I hear they’ve got a new editor in the local paper in Michael Schmidt’s neck of the woods, and the paper is now as staunchly anti-raw-milk as they seemed to be pro-freedom-to-choose last year. Coincidence? Or is “someone” yanking their chain? Anyway, I’m sure you’re all dying to see what they wrote about the latest kerfuffel down in Newmarket. Here it is; they call it “Michael Schmidt should stop flauting the law“:
“The Ontario government does not have the capacity to ensure that unpasteurized milk is safe to distribute. Michael Schmidt does not have the right to pick and choose which laws he wishes to obey.
It’s time the Durham-area farmer gave up his raw-milk crusade and got back to farming, or whatever other legal, gainful employment he chooses to pursue.
Schmidt was found guilty yesterday of contempt of court for disobeying a court order that he stop selling raw milk.
He has not yet been sentenced. But in a typically flamboyant gesture, the raw-milk advocate asked the judge to impose “the highest penalty you can find.”
We beg to differ. A middling penalty, suitable to any unknown person who choose to flout the law, will suffice. Schmidt wants to be martyr. He should be denied that privilege.
Schmidt’s raw-milk operation may be the most sparkling-clean in all of Ontario. His methods of storage and transport may be beyond reproach. His milk cows may be grass-fed, free-range, pest-free and of above average intelligence. For all we know they may produce wonderful abstract-expressionist paintings in their off hours.
That does not change the fact that drinking raw milk brings with it a heightened risk of salmonella, E. coli and Listeriosis. Nor does it change the fact that pasteurization saves lives.
Anyone who doesn’t believe this should ask someone old enough to remember the days before pasteurization was introduced.

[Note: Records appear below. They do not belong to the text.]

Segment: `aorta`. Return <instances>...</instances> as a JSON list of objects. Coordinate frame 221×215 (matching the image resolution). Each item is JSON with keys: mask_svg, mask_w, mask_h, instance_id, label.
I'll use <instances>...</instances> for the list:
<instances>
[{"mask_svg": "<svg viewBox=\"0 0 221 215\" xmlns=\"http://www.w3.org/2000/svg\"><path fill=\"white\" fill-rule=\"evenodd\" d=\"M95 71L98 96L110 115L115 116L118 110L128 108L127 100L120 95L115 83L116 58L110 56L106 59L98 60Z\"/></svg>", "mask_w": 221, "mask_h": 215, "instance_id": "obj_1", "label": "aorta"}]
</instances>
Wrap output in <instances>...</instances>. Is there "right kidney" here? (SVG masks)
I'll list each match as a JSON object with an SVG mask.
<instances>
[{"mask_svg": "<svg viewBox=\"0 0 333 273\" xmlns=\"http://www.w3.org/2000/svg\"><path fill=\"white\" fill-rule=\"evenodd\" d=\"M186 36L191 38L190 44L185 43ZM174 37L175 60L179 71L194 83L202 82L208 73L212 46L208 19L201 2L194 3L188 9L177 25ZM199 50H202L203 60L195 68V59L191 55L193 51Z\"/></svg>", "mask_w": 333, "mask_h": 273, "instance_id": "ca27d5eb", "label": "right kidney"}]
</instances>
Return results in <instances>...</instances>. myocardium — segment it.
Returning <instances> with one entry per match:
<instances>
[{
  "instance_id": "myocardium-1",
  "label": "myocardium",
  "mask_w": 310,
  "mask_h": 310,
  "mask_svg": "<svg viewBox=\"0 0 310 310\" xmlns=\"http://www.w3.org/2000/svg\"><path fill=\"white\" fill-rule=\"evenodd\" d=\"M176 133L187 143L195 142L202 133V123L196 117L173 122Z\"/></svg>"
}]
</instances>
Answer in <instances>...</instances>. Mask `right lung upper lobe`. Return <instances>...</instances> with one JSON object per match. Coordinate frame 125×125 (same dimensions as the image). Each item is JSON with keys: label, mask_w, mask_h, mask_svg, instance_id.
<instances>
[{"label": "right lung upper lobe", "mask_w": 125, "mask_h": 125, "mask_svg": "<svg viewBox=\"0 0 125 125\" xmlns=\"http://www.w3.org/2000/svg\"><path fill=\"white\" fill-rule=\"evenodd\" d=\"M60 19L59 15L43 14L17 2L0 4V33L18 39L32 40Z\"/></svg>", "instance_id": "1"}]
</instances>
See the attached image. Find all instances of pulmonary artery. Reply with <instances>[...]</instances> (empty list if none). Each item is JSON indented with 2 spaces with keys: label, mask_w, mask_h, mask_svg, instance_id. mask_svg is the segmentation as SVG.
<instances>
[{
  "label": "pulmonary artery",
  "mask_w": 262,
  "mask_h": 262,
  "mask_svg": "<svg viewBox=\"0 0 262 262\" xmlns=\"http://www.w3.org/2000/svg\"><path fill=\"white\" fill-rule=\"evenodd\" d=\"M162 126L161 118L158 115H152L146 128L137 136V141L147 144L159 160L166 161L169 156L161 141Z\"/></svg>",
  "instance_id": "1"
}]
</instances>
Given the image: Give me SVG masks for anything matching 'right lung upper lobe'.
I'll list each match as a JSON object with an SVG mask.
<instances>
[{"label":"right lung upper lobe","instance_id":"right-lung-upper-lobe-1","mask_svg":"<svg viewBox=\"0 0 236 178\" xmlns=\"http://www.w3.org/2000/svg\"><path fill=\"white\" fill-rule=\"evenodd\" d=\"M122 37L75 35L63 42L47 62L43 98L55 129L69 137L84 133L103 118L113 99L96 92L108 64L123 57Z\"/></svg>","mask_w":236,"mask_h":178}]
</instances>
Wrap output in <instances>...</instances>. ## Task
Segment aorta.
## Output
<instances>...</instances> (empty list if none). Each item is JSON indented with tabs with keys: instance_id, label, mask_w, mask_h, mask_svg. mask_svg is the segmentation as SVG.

If selling raw milk were legal, it would in short order become a big business. The Ontario government, knowing the statistical risks of raw-milk distribution, would be legally and morally responsible for ensuring that no one got sick as a result…”
Oh well, as they say, no publicity is “bad” publicity. At least they’re giving the story “ink”. And readers, I’m sure, are making up their own minds on the merits of the case.